Text shown Block Start
Table of Contents
The generation of optimal code for the x86 architecture requires technical methods that were not utilized
for the previous hardware architecture's and therefore not known to the most programmers and not incorporated
into the x86 tools currently available on the market. This all leads to inefficient and time consuming coding
for the x86, and generated code, in most cases, is far from being optimal.
We can help you to solve this problem. We developed an optimizing/parallelizing code system for the x86 family of processors.
dco is a software package specifically designed to optimize x86 assembly code by taking full advantage of the options and features
provided by the x86 processor.
dco shall be used to optimize compiler-generated code. The programmer uses a compiler (C, Fortran etc.) to translate his code into
x86 assembly code. This code would be used as an input to dco. The output, generated by the dco, will be a highly optimized
x86 assembly code that is logically identical to the original one; dco will rearrange the existing code, performing optimizations
that take full advantage of the functionality offered by the x86 processor. To create a final object file the generated code should be assembled.
Note that dco does not require preprocessing or any other involvement from the user. It is fully automated and may be incorporated into makefiles
or other product generation tools.
Use of dco will greatly improve the quality of the generated code. It, therefore, may prove to be a vital contribution to the production
of a winning x86 solution.
- Takes
full advantage of the x86 functionality
dco
optimizes a x86 code by taking full advantage of the options and
features provided by the x86 processor.
- Fully
automated
dco does
not require preprocessing or any other user involvement. It is fully automated and may be incorporated into makefiles or other
product generation tools.
- Flexible
dco has many input options allowing the user to choose the right
optimization technique to be performed as well as the level of optimization to be applied.
The currently available implementation of the
optimizer shall be used to optimize code generated only by a gcc
compiler. It accepts x86 assembly code in the so-called AT&T assembler
syntax ( see here
for some explanation ); so
addsd %xmm1,%xmm2
is interpreted as
%xmm2 = %xmm2 + %xmm1
dco
currently supports IA-32
and x86-64 architectures featuring SSE, SSE2, SSE3 and SSE4 extensions.
dco is currently available for Linux OS. The experimental version of the product for 64 bit Windows OS is also provided.
See this for more details.
dco is a software package that
optimizes a x86 code by taking full advantage of the options and features provided by the processor.
It implements great number of optimization techniques among which the
following seems to be of a particular importance:
- Auto-Parallelization:
dco
utilizes multiple execution units ("cores" ) found on the modern x86
processors and offers powerful auto-parallelization
that capable to identify code-patterns that are suitable for
parallelization, and to create the optimized code that will be executed by
all the cores available.
- SSE
utilization: dco takes full advantage of the SSE/SSE2/SSE3/SSE4
functionality being capable, among many things, to utilize SIMD
instructions.
- Memory
optimization: Memory
optimization performs static and dynamic memory aliasing, attempting to
resolve dependencies caused by the memory accessing instructions. dco
is capable to maintain accurate address representation which allows to
compare different addresses as well as to determine address alignment.
Text shown Block End
▶ The task: Could you extend the page above on the dco x86 code optimizer, starting right after its final sentence about determining address alignment?
Records shown Block Start
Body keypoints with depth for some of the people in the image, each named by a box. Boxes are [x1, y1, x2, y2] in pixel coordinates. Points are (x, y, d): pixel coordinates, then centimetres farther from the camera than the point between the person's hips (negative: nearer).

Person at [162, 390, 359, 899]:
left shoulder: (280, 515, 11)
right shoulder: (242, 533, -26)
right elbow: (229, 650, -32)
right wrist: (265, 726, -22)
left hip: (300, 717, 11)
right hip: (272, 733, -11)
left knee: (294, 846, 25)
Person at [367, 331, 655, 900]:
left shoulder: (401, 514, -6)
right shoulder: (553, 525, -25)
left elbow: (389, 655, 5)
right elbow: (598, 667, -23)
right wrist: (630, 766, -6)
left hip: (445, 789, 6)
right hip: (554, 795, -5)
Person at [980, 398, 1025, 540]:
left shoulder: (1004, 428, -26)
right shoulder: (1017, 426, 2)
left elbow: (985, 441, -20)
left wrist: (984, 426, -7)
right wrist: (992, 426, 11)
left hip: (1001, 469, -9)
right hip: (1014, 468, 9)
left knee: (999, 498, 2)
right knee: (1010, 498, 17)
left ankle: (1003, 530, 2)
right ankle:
Records shown Block End
▶ Output of the task:
- Instruction-Level
Parallelization:
Instruction-level parallelization attempts to rearrange instructions to
take advantage of the numerous functional units available on a
x86 microprocessor, so that more than one instruction can be executed in each cycle.
By default dco
will perform most of the optimizations that are available. It is
possible to enable or disable any number of the optimization techniques.
A basic block is a sequence of x86 non-branching instructions in
which flow of control enters at the top. dco
assumes as a basic block any sequence of instructions preceded and/or
followed by a label or a branch instruction.
dco
determines resource usage of subroutines defined in the code to be
optimized and assumes the following x86 programming calling conventions
for subroutine calls:
for
the IA-32 ( 32-bit mode ) Linux code:
- saved by a call
EBP, EBX, ESI, EDI
- used by a call ( parameters etc. )
ESP, EDX, ECX, EAX, EBX, EBP, ESI, EDI
- updated by a call
EAX, EDX, ECX, MM0-MM7, XMM0-XMM7, all flags
for
the x86-64 ( 64-bit mode ) Linux code:
- saved by a call
RBP, RBX, R12-R15
- used by a call ( parameters etc. )
RSP, RDI, RSI, RDX, RCX, R8, R9, XMM0-XMM7
- updated by a call
RAX, RCX, RDX, RSI, RDI, R8-R11, MM0-MM7, XMM0-XMM15, all flags
for
the x86-64 ( 64-bit mode ) Windows code:
- saved by a call
RBX, RSI, RDI, RBP, R12-R15, XMM6-XMM15
- used by a call ( parameters etc. )
RSP, RCX, RDX, RR8, R9, XMM0-XMM3
- updated by a call
RAX, RCX, RDX, R8-R11, MM0-MM7, XMM0-XMM5, all flags
Although the stack word size is 8 bytes, it is assumed that the stack pointer is aligned by 16 at ( before ) any call instruction.
Consequently we rely on
RSP = 8 modulo 16
at every function entry. It was observed that when compiling with option -O0 ( and,
likely, when using -Os or -mpreferred-stack-boundary=2 )
this assumption doesn't hold and therefore such a code may not be optimized by dco.
It is assumed that the direction flag df is cleared by default.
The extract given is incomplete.